— Ты вот сейчас все это серьезно?
Скажи, что ты шутишь. Умоляю, скажи, что все это глупый розыгрыш, а не то, во что ты веришь, и… Не собираешься никогда менять.
— Вполне. Насть, тут не важно, серьезно ли я, или что там в твоей голове. Это просто, ну, так работает, вот и все! А твои представления, которые взращивались на романтичной классике — это ни разу не научно. Все эти книги написаны такими же наивными и малообразованными кисейными барышнями, с Мэрисьюшными синдромами. И опираться на такие знания — просто, черт подери, смешно.
Я закрываю лицо ладонями.
Просто замираю, не в силах выдержать его непрошибаемой уверенности в собственных «идеалах», и то, как его забавят мои слова и чувства.

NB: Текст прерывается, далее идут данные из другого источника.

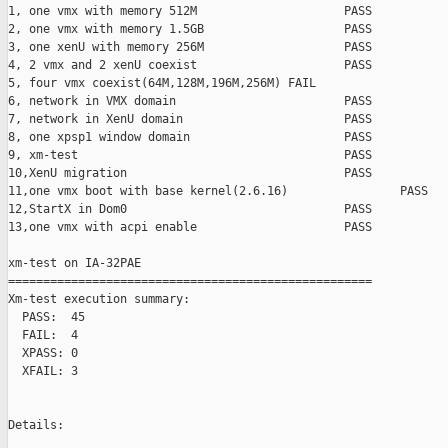
1, one vmx with memory 512M                     PASS

2, one vmx with memory 1.5GB                    PASS

3, one xenU with memory 256M                    PASS

4, 2 vmx and 2 xenU coexist                     PASS

5, four vmx coexist(64M,128M,196M,256M) FAIL

6, network in VMX domain                        PASS

7, network in XenU domain                       PASS

8, one xpsp1 window domain                      PASS

9, xm-test                                      PASS

10,XenU migration                               PASS

11,one vmx boot with base kernel(2.6.16)                PASS

12,StartX in Dom0                               PASS

13,one vmx with acpi enable                     PASS

xm-test on IA-32PAE

====================================================

Xm-test execution summary:

  PASS:  45

  FAIL:  4

  XPASS: 0

  XFAIL: 3

Details:
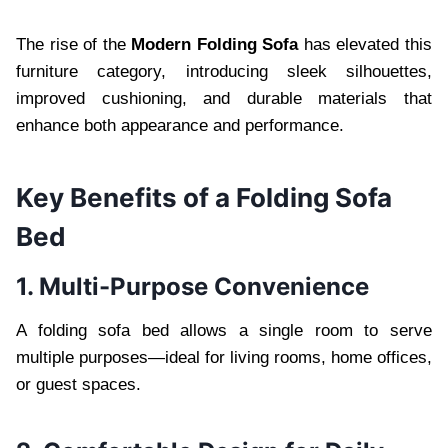
The rise of the
Modern Folding Sofa
has elevated this
furniture category, introducing sleek silhouettes,
improved cushioning, and durable materials that
enhance both appearance and performance.
Key Benefits of a Folding Sofa
Bed
1. Multi-Purpose Convenience
A folding sofa bed allows a single room to serve
multiple purposes—ideal for living rooms, home offices,
or guest spaces.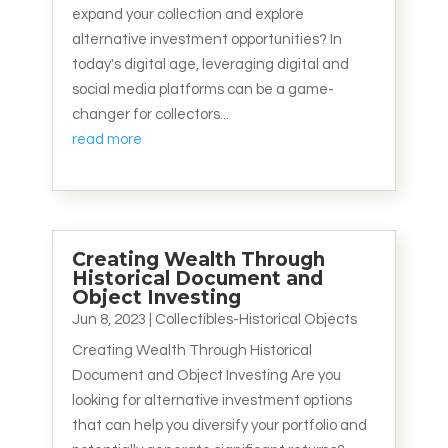
expand your collection and explore
alternative investment opportunities? In
today's digital age, leveraging digital and
social media platforms can be a game-
changer for collectors...
read more
Creating Wealth Through
Historical Document and
Object Investing
Jun 8, 2023
|
Collectibles-Historical Objects
Creating Wealth Through Historical
Document and Object Investing Are you
looking for alternative investment options
that can help you diversify your portfolio and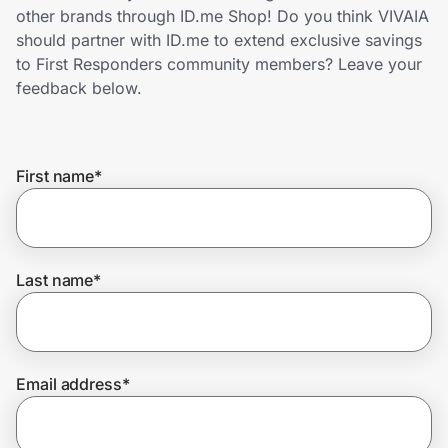
Home, Auto & Pets
other brands through ID.me Shop! Do you think VIVAIA
should partner with ID.me to extend exclusive savings
Shopping & Delivery
to First Responders community members? Leave your
feedback below.
Government
First name
*
Get the extension
Get the app
Last name
*
Help Center
Email address
*
Join Us
Privacy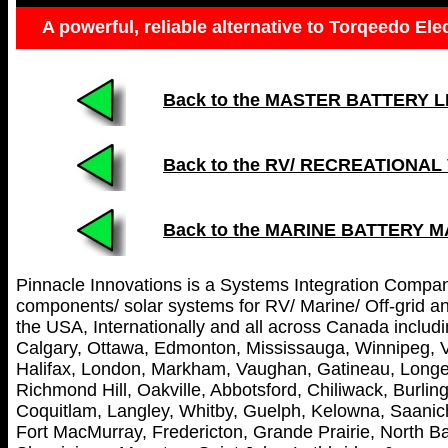
A powerful, reliable alternative to Torqeedo Ele
Back to the MASTER BATTERY LIST
Back to the RV/ RECREATIONAL
Back to the MARINE BATTERY 
Pinnacle Innovations is a Systems Integration Company 
components/ solar systems for RV/ Marine/ Off-grid and
the USA, Internationally and all across Canada includin
Calgary, Ottawa, Edmonton, Mississauga, Winnipeg, V
Halifax, London, Markham, Vaughan, Gatineau, Longei
Richmond Hill, Oakville, Abbotsford, Chiliwack, Burl
Coquitlam, Langley, Whitby, Guelph, Kelowna, Saanich
Fort MacMurray, Fredericton, Grande Prairie, North Ba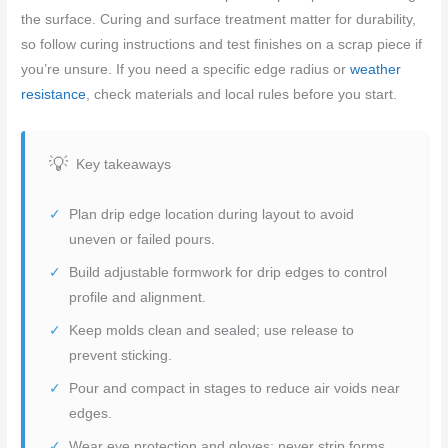
the surface. Curing and surface treatment matter for durability,
so follow curing instructions and test finishes on a scrap piece if
you’re unsure. If you need a specific edge radius or
weather
resistance
, check materials and local rules before you start.
Key takeaways
Plan drip edge location during layout to avoid
uneven or failed pours.
Build adjustable formwork for drip edges to control
profile and alignment.
Keep molds clean and sealed; use release to
prevent sticking.
Pour and compact in stages to reduce air voids near
edges.
Wear eye protection and gloves; never strip forms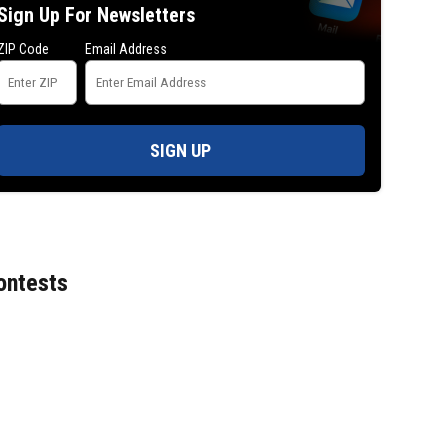
Sign Up For Newsletters
ZIP Code
Email Address
SIGN UP
ontests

Господи, о чем мы вообще говорим? Это же абсолютно, вообще, ни разу не про любовь! А еще не про меня и то, чего бы я хоть немного хотела…
— Настя.
Его твердый голос бьет. Он сейчас не тот терпимый мужчина, что был возле ресторана. Он — вон тот жесткий и злой, который бывает с тупыми подчиненными и коллегами, а еще с теми, кого не собирается жалеть и терпеть.
И я сейчас во второй категории, потому что просто надоела со своими «глупыми разговорами».

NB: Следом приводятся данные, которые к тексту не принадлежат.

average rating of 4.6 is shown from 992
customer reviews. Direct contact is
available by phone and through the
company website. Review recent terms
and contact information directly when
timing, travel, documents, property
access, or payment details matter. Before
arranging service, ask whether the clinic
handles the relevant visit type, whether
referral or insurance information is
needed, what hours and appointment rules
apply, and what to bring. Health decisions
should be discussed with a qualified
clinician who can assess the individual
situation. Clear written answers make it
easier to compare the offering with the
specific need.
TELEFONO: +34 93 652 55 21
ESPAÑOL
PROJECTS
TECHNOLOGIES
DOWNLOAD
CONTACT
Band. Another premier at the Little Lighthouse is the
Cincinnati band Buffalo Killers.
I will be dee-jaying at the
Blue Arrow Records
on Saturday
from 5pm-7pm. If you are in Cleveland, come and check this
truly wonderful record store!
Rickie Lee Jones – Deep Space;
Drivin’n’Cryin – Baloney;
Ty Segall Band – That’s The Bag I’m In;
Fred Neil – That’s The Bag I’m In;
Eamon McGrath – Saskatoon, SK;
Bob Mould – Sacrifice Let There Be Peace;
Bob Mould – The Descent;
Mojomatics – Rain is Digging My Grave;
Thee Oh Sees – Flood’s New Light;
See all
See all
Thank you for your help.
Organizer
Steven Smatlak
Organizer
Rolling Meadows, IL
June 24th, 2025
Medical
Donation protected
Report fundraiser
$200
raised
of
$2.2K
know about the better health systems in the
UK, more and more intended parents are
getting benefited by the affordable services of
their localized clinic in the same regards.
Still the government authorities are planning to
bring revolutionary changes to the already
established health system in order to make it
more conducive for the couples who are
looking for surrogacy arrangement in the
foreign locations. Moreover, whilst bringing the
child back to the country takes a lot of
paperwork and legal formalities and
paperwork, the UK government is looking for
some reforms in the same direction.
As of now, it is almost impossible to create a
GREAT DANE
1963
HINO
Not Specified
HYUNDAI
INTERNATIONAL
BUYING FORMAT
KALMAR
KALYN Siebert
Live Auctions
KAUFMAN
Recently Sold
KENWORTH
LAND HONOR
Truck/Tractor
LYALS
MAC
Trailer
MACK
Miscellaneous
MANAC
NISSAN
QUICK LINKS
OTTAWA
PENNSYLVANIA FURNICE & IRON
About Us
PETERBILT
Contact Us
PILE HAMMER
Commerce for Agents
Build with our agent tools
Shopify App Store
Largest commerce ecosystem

— Я не наебывал тебя. И не собирался изменять. Нет никаких измен в мире, где люди не принадлежат другу в принципе. Но если тебе важно знать…
— Ответь на один вопрос.
Я отрываю руки от лица, натыкаясь на его заострившиеся, жесткие черты, и бешенство во взгляде. Мне плохо и страшно рядом с ним вот таким — и никакой секс сейчас между нами не сбросит вот этого напряжения.

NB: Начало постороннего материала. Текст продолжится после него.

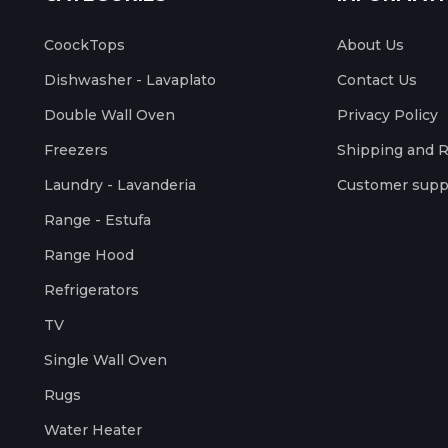
CoockTops
About Us
Dishwasher - Lavaplato
Contact Us
Double Wall Oven
Privacy Policy
Freezers
Shipping and 
Laundry - Lavanderia
Customer supp
Range - Estufa
Range Hood
Refrigerators
TV
Single Wall Oven
Rugs
Water Heater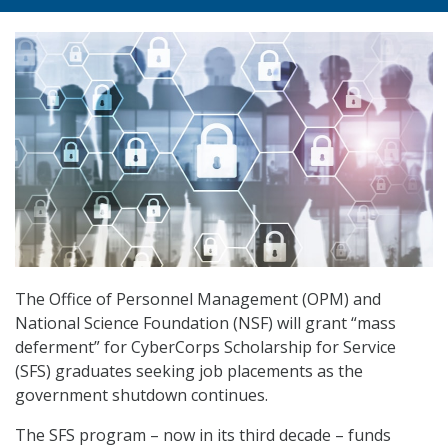
The Office of Personnel Management (OPM) and
National Science Foundation (NSF) will grant “mass
deferment” for CyberCorps Scholarship for Service
(SFS) graduates seeking job placements as the
government shutdown continues.
The SFS program – now in its third decade – funds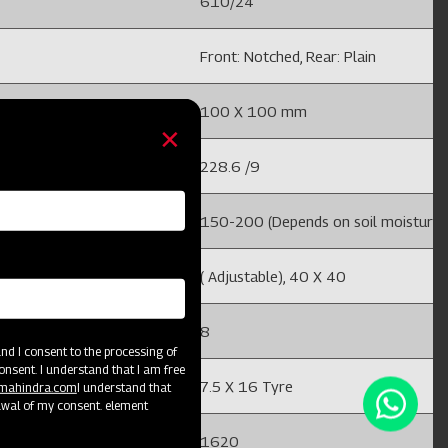
610/24
Front: Notched, Rear: Plain
100 X 100 mm
228.6 /9
ture and field conditions)
150-200 (Depends on soil moisture an
( Adjustable), 40 X 40
8
d I consent to the processing of
onsent. I understand that I am free
7.5 X 16 Tyre
@mahindra.com
I understand that
awal of my consent. element
1620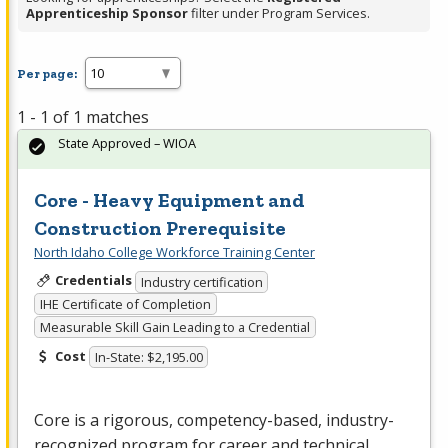
Apprenticeship Sponsor
filter under Program Services.
Per page:
1 - 1 of 1 matches
State Approved – WIOA
Core - Heavy Equipment and
Construction Prerequisite
North Idaho College Workforce Training Center
Credentials
Industry certification
IHE Certificate of Completion
Measurable Skill Gain Leading to a Credential
Cost
In-State: $2,195.00
Core is a rigorous, competency-based, industry-
recognized program for career and technical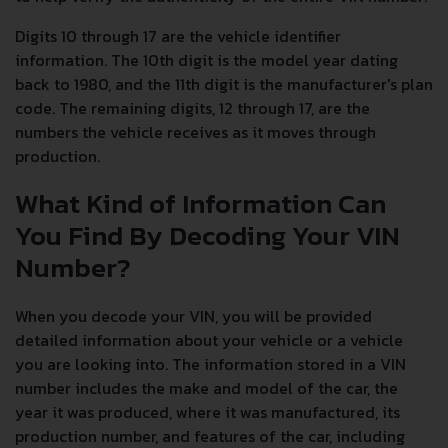
Digits 10 through 17 are the vehicle identifier
information. The 10th digit is the model year dating
back to 1980, and the 11th digit is the manufacturer's plan
code. The remaining digits, 12 through 17, are the
numbers the vehicle receives as it moves through
production.
What Kind of Information Can
You Find By Decoding Your VIN
Number?
When you decode your VIN, you will be provided
detailed information about your vehicle or a vehicle
you are looking into. The information stored in a VIN
number includes the make and model of the car, the
year it was produced, where it was manufactured, its
production number, and features of the car, including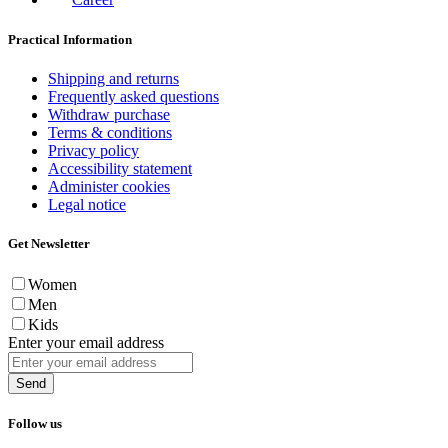
Practical Information
Shipping and returns
Frequently asked questions
Withdraw purchase
Terms & conditions
Privacy policy
Accessibility statement
Administer cookies
Legal notice
Get Newsletter
Women
Men
Kids
Enter your email address
Send
Follow us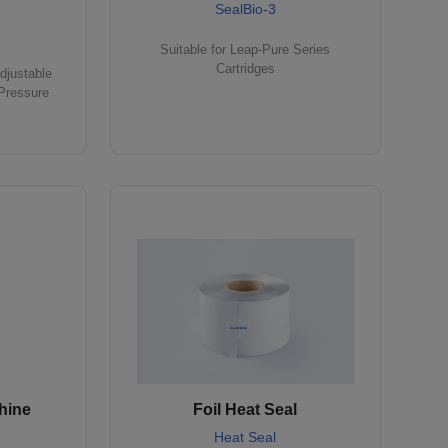
SealBio-3
Suitable for Leap-Pure Series
Cartridges
djustable
Pressure
hine
Foil Heat Seal
Heat Seal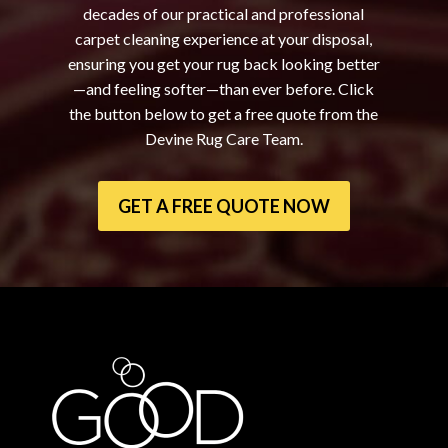
decades of our practical and professional
carpet cleaning experience at your disposal,
ensuring you get your rug back looking better
—and feeling softer—than ever before. Click
the button below to get a free quote from the
Devine Rug Care Team.
GET A FREE QUOTE NOW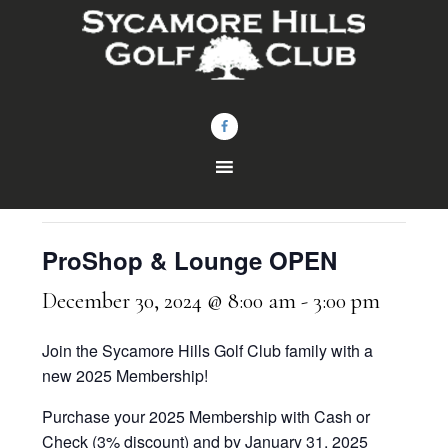
Skip
Skip
to
to
main
footer
content
« All Events
This event has passed.
ProShop & Lounge OPEN
December 30, 2024 @ 8:00 am
-
3:00 pm
Join the Sycamore Hills Golf Club family with a
new 2025 Membership!
Purchase your 2025 Membership with Cash or
Check (3% discount) and by January 31, 2025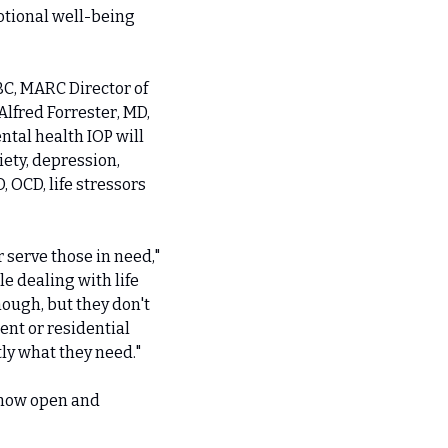
tional well-being 
, MARC Director of 
fred Forrester, MD, 
tal health IOP will 
ety, depression, 
OCD, life stressors 
serve those in need," 
 dealing with life 
ugh, but they don't 
nt or residential 
ly what they need."
 now open and 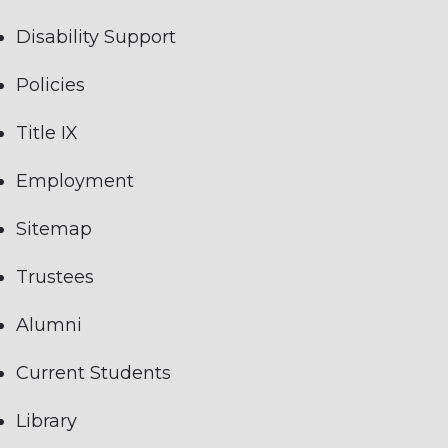
Disability Support
Policies
Title IX
Employment
Sitemap
Trustees
Alumni
Current Students
Library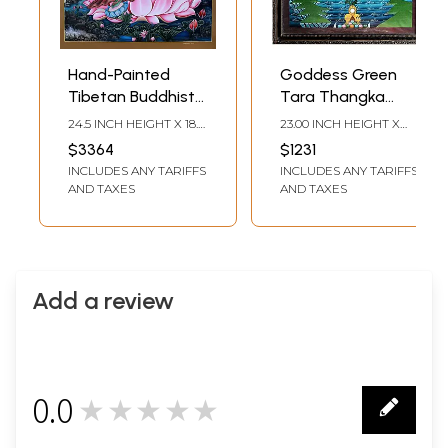
Hand-Painted
Goddess Green
Tibetan Buddhist
Tara Thangka
Blessing Green
Painting with
24.5 INCH HEIGHT X 18.5
23.00 INCH HEIGHT X
Tara | Brocadeless
Frame
INCH WIDTH
17.50 INCH WIDTH
$3364
$1231
Thangka Painting
INCLUDES ANY TARIFFS
INCLUDES ANY TARIFFS
AND TAXES
AND TAXES
Add a review
0.0
★★★★★
0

— Может, сперва выслушаешь, что я хочу сказать?
— Я уже достаточно послушала. Ответь, и станет ясно, стоит ли нам вообще продолжать дальнейшие… Попытки отношений.
Это — чересчур. Я знаю, понимаю сама, но уже плевать и похрен, я слишком избита таким разговором. И даже разочарование во взгляде Максима, его по-новому заигравшая чуждость ко мне — все неважно, потому что появился новый, ставший краеугольным вопрос в моей голове.
Смогу ли я вот так вот?
И нужно ли мне вообще вот такое?
— Даже так. Что ж, валяй. Я слушаю.
Пофигистичность. Ну что ж, возможно, я и заслужила. Но я стану Скарлетт, и подумаю об этом завтра.
— В тот вечер, когда ты сказал, что будешь ночевать дома… Из-за якобы моей кровати.
— Так-так.
Я набираю полные легкие воздуха, и понимаю, что чей-то план явно сработал. Потому что как прежде после такого в любом случае не будет. Но, кажется, так будет действительно лучше. Для меня.
— Ты ездил к Кире?
Если Максим и удивлен — он не показывает это. Просто чуть усмехается, смотрит на меня с тем самым разочарованным отчуждением, будто я порушила все его планы и идеалы — и поднимается с кровати, выпрямляясь в полный рост.
Я люблю его.
Абсолютно точно. Даже сейчас, взбешенного и неродного, который готов ужалить любым словом. Даже после того, что он наговорил мне. И это — та самая абсолютная любовь, которая просто есть, и не зависит ни от чего, не просит ее заслуживать и проявляется не за заслуги, а существует даже вопреки.
Но нужна ли ему вот такая я с вот такой вот любовью?
Потому что в противном случае, без взаимности — это просто унижение и мои попытки станцевать на углях.
— Максим. Простой ответ — да или нет?
Его усмешка исчезает, а следом звучит всего одно слово сквозь сжатые губы.